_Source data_
------------------------------------
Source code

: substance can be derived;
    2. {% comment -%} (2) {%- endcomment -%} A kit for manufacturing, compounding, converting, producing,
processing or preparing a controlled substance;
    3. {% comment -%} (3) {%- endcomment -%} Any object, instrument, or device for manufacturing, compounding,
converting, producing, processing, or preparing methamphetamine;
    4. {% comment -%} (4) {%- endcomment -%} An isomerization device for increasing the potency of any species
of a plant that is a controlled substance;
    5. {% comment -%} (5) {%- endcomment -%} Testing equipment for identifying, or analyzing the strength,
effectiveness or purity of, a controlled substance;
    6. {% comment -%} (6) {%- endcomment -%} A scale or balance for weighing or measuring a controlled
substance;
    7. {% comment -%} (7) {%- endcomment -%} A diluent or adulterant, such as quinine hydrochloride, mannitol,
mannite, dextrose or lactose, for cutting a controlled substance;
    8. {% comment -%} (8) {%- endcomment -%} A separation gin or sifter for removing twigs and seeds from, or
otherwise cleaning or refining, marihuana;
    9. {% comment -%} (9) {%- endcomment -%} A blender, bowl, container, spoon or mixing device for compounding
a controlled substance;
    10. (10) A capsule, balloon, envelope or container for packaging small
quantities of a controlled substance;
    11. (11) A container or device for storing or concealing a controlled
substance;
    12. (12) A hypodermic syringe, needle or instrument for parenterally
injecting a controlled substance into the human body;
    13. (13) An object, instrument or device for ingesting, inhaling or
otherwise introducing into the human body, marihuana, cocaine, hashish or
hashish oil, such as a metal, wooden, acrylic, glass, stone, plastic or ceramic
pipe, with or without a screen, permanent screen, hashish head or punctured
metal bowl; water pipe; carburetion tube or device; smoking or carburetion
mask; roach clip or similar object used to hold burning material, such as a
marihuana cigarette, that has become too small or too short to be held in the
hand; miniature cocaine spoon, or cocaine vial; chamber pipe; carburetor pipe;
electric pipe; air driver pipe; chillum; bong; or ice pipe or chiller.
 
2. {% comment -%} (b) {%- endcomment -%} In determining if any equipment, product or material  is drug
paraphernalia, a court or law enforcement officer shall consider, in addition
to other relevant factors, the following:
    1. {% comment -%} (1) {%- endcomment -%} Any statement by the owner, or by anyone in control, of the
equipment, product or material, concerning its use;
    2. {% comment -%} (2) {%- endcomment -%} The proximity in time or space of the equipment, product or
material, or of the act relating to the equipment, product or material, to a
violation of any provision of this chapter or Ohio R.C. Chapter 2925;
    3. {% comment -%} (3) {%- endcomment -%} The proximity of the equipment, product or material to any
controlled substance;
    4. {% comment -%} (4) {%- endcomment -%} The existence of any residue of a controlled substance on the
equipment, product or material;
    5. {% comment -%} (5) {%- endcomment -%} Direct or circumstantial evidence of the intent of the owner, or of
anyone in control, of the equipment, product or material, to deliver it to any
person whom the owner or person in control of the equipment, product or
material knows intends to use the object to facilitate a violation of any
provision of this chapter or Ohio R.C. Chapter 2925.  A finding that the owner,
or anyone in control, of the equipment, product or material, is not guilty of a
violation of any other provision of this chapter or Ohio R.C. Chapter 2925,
------------------------------------
_PROBLEM TO WORK ON_
Count the lines of the material that contain the string "device", treating uppercase and lowercase as different, and give only the number.

_ANSWER TO THIS PROBLEM_
6